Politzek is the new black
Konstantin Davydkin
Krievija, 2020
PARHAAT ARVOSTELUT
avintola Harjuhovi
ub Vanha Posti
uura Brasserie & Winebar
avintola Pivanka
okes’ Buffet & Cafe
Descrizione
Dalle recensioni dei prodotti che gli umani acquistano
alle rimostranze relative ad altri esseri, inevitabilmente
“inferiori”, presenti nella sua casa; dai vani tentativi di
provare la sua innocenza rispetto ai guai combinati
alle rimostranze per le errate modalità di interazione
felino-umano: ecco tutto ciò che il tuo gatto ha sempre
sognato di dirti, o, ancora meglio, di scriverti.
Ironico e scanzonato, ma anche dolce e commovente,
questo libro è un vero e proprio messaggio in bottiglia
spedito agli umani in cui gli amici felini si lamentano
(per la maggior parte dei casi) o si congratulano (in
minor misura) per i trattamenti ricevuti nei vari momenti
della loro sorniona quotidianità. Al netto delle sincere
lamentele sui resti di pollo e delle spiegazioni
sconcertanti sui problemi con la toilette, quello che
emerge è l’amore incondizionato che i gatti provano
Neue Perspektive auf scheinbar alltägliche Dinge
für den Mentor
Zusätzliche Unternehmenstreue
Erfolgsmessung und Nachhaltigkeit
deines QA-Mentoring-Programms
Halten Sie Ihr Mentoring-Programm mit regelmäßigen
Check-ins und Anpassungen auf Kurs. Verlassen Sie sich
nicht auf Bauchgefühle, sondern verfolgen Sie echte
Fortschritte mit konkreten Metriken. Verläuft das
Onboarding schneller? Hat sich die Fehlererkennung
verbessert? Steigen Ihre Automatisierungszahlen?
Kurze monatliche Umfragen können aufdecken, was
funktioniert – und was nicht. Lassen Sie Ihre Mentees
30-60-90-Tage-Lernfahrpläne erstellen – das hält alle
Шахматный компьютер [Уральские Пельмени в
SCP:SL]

+ + + +

Return every line of the entries above verbatim, in the same order.

Politzek is the new black
Konstantin Davydkin
Krievija, 2020
PARHAAT ARVOSTELUT
avintola Harjuhovi
ub Vanha Posti
uura Brasserie & Winebar
avintola Pivanka
okes’ Buffet & Cafe
Descrizione
Dalle recensioni dei prodotti che gli umani acquistano
alle rimostranze relative ad altri esseri, inevitabilmente
“inferiori”, presenti nella sua casa; dai vani tentativi di
provare la sua innocenza rispetto ai guai combinati
alle rimostranze per le errate modalità di interazione
felino-umano: ecco tutto ciò che il tuo gatto ha sempre
sognato di dirti, o, ancora meglio, di scriverti.
Ironico e scanzonato, ma anche dolce e commovente,
questo libro è un vero e proprio messaggio in bottiglia
spedito agli umani in cui gli amici felini si lamentano
(per la maggior parte dei casi) o si congratulano (in
minor misura) per i trattamenti ricevuti nei vari momenti
della loro sorniona quotidianità. Al netto delle sincere
lamentele sui resti di pollo e delle spiegazioni
sconcertanti sui problemi con la toilette, quello che
emerge è l’amore incondizionato che i gatti provano
Neue Perspektive auf scheinbar alltägliche Dinge
für den Mentor
Zusätzliche Unternehmenstreue
Erfolgsmessung und Nachhaltigkeit
deines QA-Mentoring-Programms
Halten Sie Ihr Mentoring-Programm mit regelmäßigen
Check-ins und Anpassungen auf Kurs. Verlassen Sie sich
nicht auf Bauchgefühle, sondern verfolgen Sie echte
Fortschritte mit konkreten Metriken. Verläuft das
Onboarding schneller? Hat sich die Fehlererkennung
verbessert? Steigen Ihre Automatisierungszahlen?
Kurze monatliche Umfragen können aufdecken, was
funktioniert – und was nicht. Lassen Sie Ihre Mentees
30-60-90-Tage-Lernfahrpläne erstellen – das hält alle
Шахматный компьютер [Уральские Пельмени в
SCP:SL]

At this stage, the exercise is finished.